◆ Task description
In the records that follow, find each line with "coordinate" and pull it out.

◆ Material for the task
BEGIN

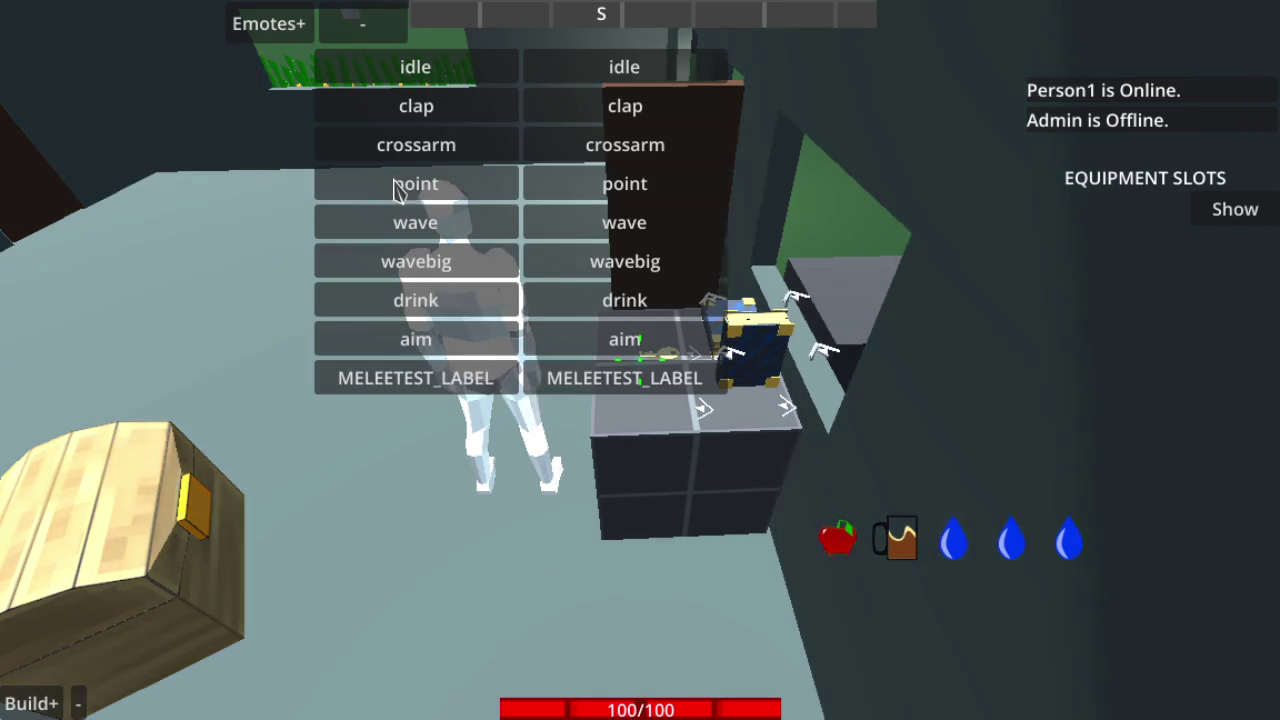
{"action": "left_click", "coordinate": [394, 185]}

END
BEGIN

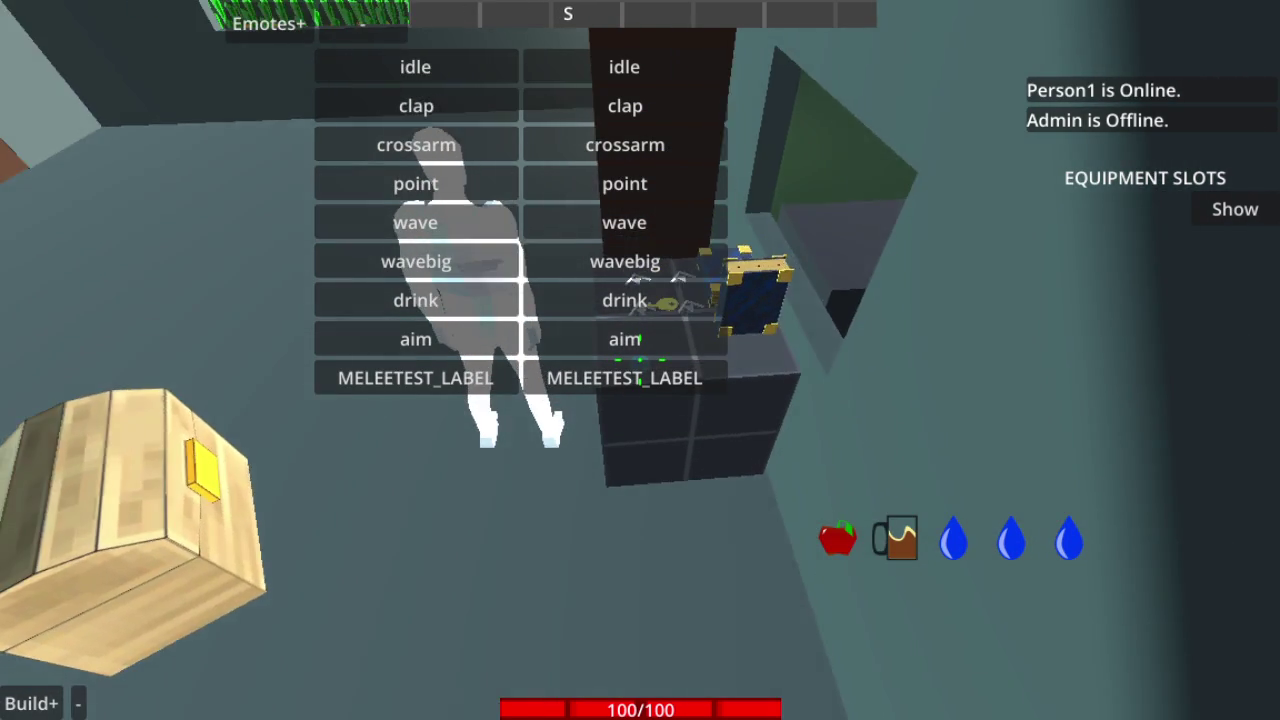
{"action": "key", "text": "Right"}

END
BEGIN

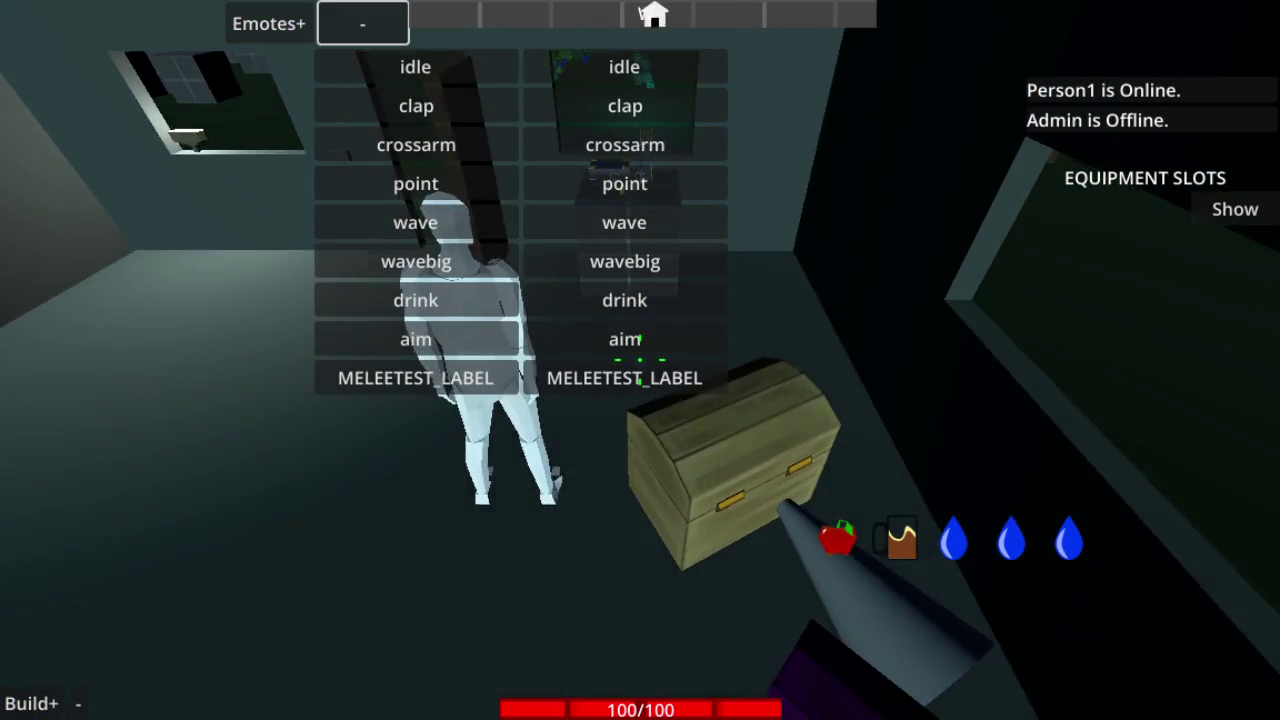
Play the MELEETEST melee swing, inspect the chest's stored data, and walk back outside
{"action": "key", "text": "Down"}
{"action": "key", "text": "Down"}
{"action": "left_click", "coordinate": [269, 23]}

END

◆ Exercise answer
{"action": "left_click", "coordinate": [394, 185]}
{"action": "left_click", "coordinate": [269, 23]}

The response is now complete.